• Work task: Rewrite the text of every page in the listing, replacing "grano" with "frumento" and changing nothing else. Leave the pictures out.

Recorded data
########

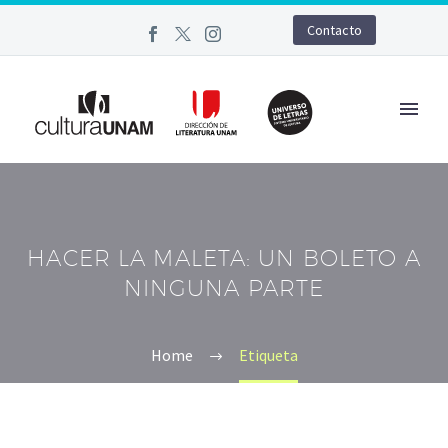
Contacto
HACER LA MALETA: UN BOLETO A
NINGUNA PARTE
Home
Etiqueta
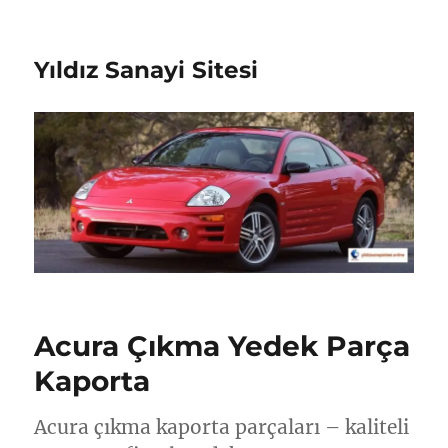
Yıldız Sanayi Sitesi
Acura Çıkma Yedek Parça
Kaporta
Acura çıkma kaporta parçaları – kaliteli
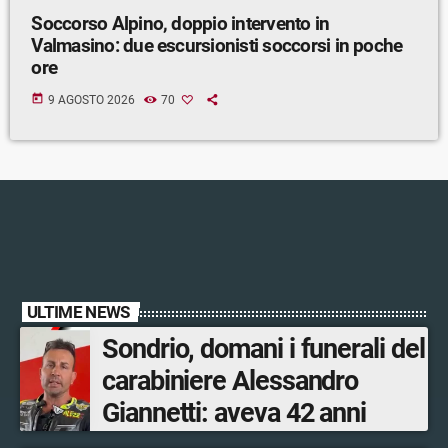
Soccorso Alpino, doppio intervento in
Valmasino: due escursionisti soccorsi in poche
ore
today
9 AGOSTO 2026
70
ULTIME NEWS
Sondrio, domani i funerali del
carabiniere Alessandro
Giannetti: aveva 42 anni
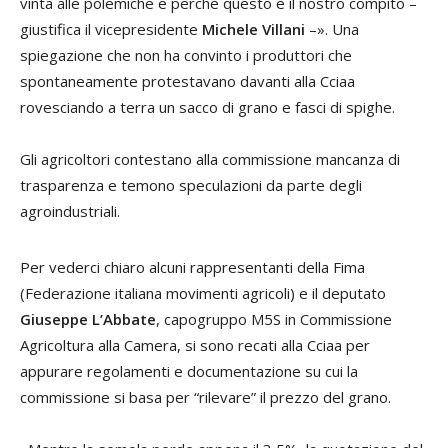
vinta alle polemiche e perché questo è il nostro compito –
giustifica il vicepresidente
Michele Villani
–». Una
spiegazione che non ha convinto i produttori che
spontaneamente protestavano davanti alla Cciaa
rovesciando a terra un sacco di grano e fasci di spighe.
Gli agricoltori contestano alla commissione mancanza di
trasparenza e temono speculazioni da parte degli
agroindustriali.
Per vederci chiaro alcuni rappresentanti della Fima
(Federazione italiana movimenti agricoli) e il deputato
Giuseppe L’Abbate
, capogruppo M5S in Commissione
Agricoltura alla Camera, si sono recati alla Cciaa per
appurare regolamenti e documentazione su cui la
commissione si basa per “rilevare” il prezzo del grano.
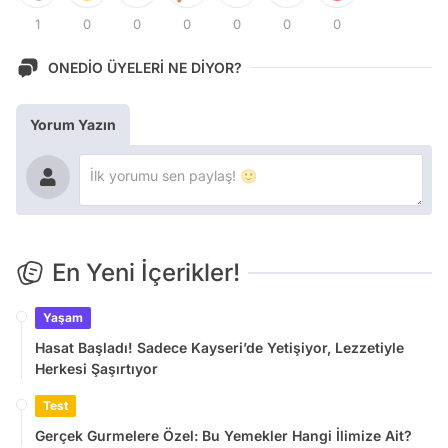
1
0
0
0
0
0
0
ONEDİO ÜYELERİ NE DİYOR?
Yorum Yazın
En Yeni İçerikler!
Yaşam
Hasat Başladı! Sadece Kayseri’de Yetişiyor, Lezzetiyle
Herkesi Şaşırtıyor
Test
Gerçek Gurmelere Özel: Bu Yemekler Hangi İlimize Ait?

########

• Output for this task:
Contacto
HACER LA MALETA: UN BOLETO A
NINGUNA PARTE
Home
Etiqueta
Yıldız Sanayi Sitesi
Acura Çıkma Yedek Parça
Kaporta
Acura çıkma kaporta parçaları – kaliteli
Soccorso Alpino, doppio intervento in
Valmasino: due escursionisti soccorsi in poche
ore
today
9 AGOSTO 2026
70
ULTIME NEWS
Sondrio, domani i funerali del
carabiniere Alessandro
Giannetti: aveva 42 anni
vinta alle polemiche e perché questo è il nostro compito –
giustifica il vicepresidente
Michele Villani
–». Una
spiegazione che non ha convinto i produttori che
spontaneamente protestavano davanti alla Cciaa
rovesciando a terra un sacco di frumento e fasci di spighe.
Gli agricoltori contestano alla commissione mancanza di
trasparenza e temono speculazioni da parte degli
agroindustriali.
Per vederci chiaro alcuni rappresentanti della Fima
(Federazione italiana movimenti agricoli) e il deputato
Giuseppe L’Abbate
, capogruppo M5S in Commissione
Agricoltura alla Camera, si sono recati alla Cciaa per
appurare regolamenti e documentazione su cui la
commissione si basa per “rilevare” il prezzo del frumento.
1
0
0
0
0
0
0
ONEDİO ÜYELERİ NE DİYOR?
Yorum Yazın
En Yeni İçerikler!
Yaşam
Hasat Başladı! Sadece Kayseri’de Yetişiyor, Lezzetiyle
Herkesi Şaşırtıyor
Test
Gerçek Gurmelere Özel: Bu Yemekler Hangi İlimize Ait?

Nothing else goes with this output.